**Your instructions**
Copy out the lines from the one containing "Please work out" through the one containing "dist [0.036804, -0.039324]", including both, with no changes.

**Dataset records**
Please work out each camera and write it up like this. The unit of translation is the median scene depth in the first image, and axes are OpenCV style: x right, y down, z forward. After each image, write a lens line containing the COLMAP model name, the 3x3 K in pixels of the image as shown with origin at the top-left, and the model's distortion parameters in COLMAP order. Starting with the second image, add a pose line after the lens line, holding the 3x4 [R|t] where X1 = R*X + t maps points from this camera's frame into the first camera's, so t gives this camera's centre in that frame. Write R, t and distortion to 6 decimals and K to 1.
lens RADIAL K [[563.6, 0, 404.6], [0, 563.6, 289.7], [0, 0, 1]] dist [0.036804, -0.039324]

...

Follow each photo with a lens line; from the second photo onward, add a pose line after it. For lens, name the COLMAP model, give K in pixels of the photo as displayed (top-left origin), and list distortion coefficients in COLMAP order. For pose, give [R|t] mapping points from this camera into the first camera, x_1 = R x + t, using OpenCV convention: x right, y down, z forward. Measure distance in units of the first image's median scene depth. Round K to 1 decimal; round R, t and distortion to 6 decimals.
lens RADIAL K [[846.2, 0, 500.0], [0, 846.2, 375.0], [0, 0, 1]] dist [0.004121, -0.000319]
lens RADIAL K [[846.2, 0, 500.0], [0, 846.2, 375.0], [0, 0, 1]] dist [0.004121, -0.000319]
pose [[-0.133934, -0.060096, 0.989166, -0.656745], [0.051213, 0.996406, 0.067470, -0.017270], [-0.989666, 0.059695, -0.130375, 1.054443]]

---

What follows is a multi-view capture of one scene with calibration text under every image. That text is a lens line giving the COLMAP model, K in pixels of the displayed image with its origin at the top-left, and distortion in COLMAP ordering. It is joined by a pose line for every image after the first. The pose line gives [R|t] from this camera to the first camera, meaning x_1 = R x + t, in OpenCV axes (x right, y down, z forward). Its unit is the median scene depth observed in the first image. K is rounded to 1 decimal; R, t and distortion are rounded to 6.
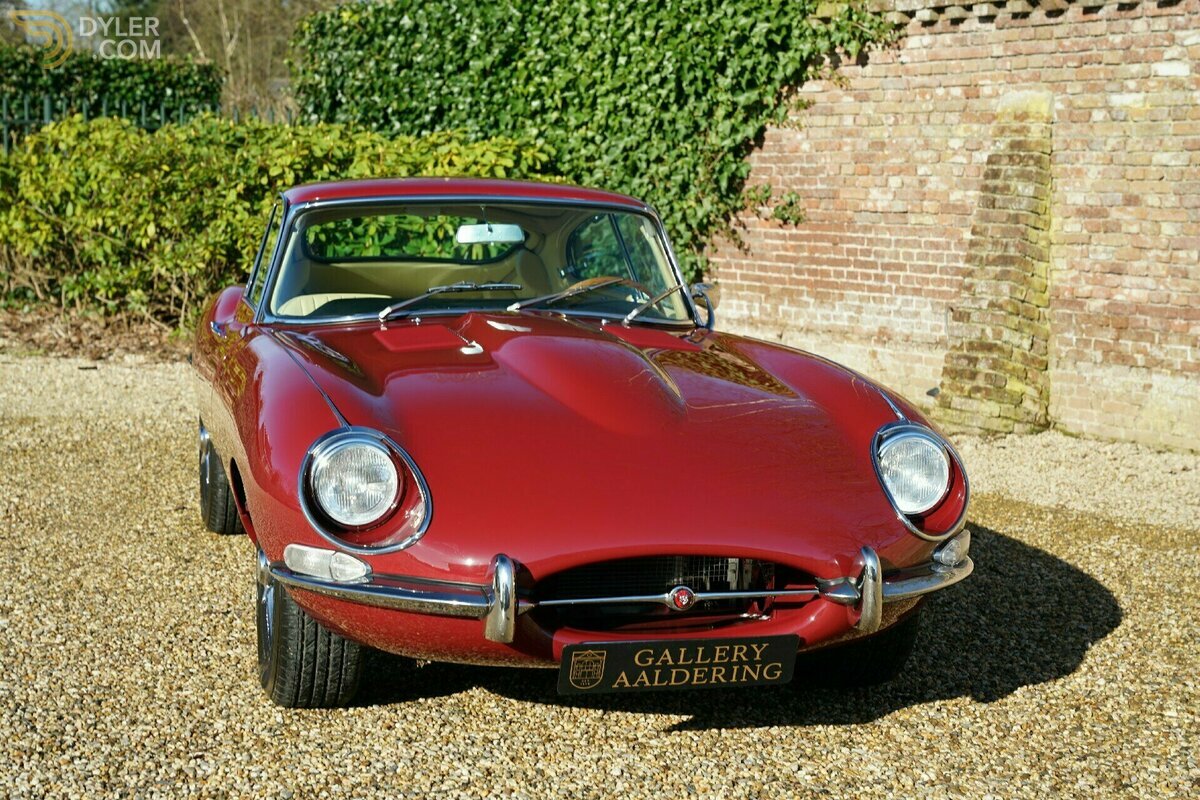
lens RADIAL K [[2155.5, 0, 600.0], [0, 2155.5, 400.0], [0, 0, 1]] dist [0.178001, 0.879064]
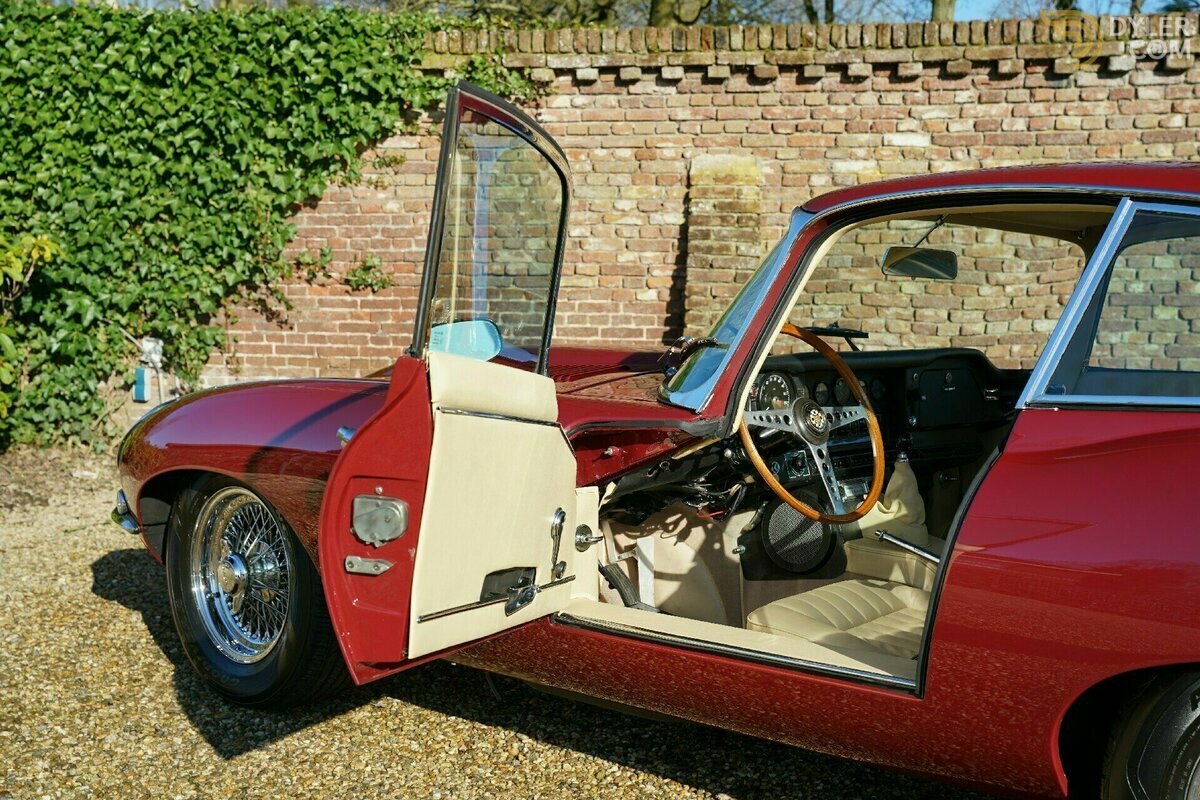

**Answer for this exercise**
Please work out each camera and write it up like this. The unit of translation is the median scene depth in the first image, and axes are OpenCV style: x right, y down, z forward. After each image, write a lens line containing the COLMAP model name, the 3x3 K in pixels of the image as shown with origin at the top-left, and the model's distortion parameters in COLMAP order. Starting with the second image, add a pose line after the lens line, holding the 3x4 [R|t] where X1 = R*X + t maps points from this camera's frame into the first camera's, so t gives this camera's centre in that frame. Write R, t and distortion to 6 decimals and K to 1.
lens RADIAL K [[563.6, 0, 404.6], [0, 563.6, 289.7], [0, 0, 1]] dist [0.036804, -0.039324]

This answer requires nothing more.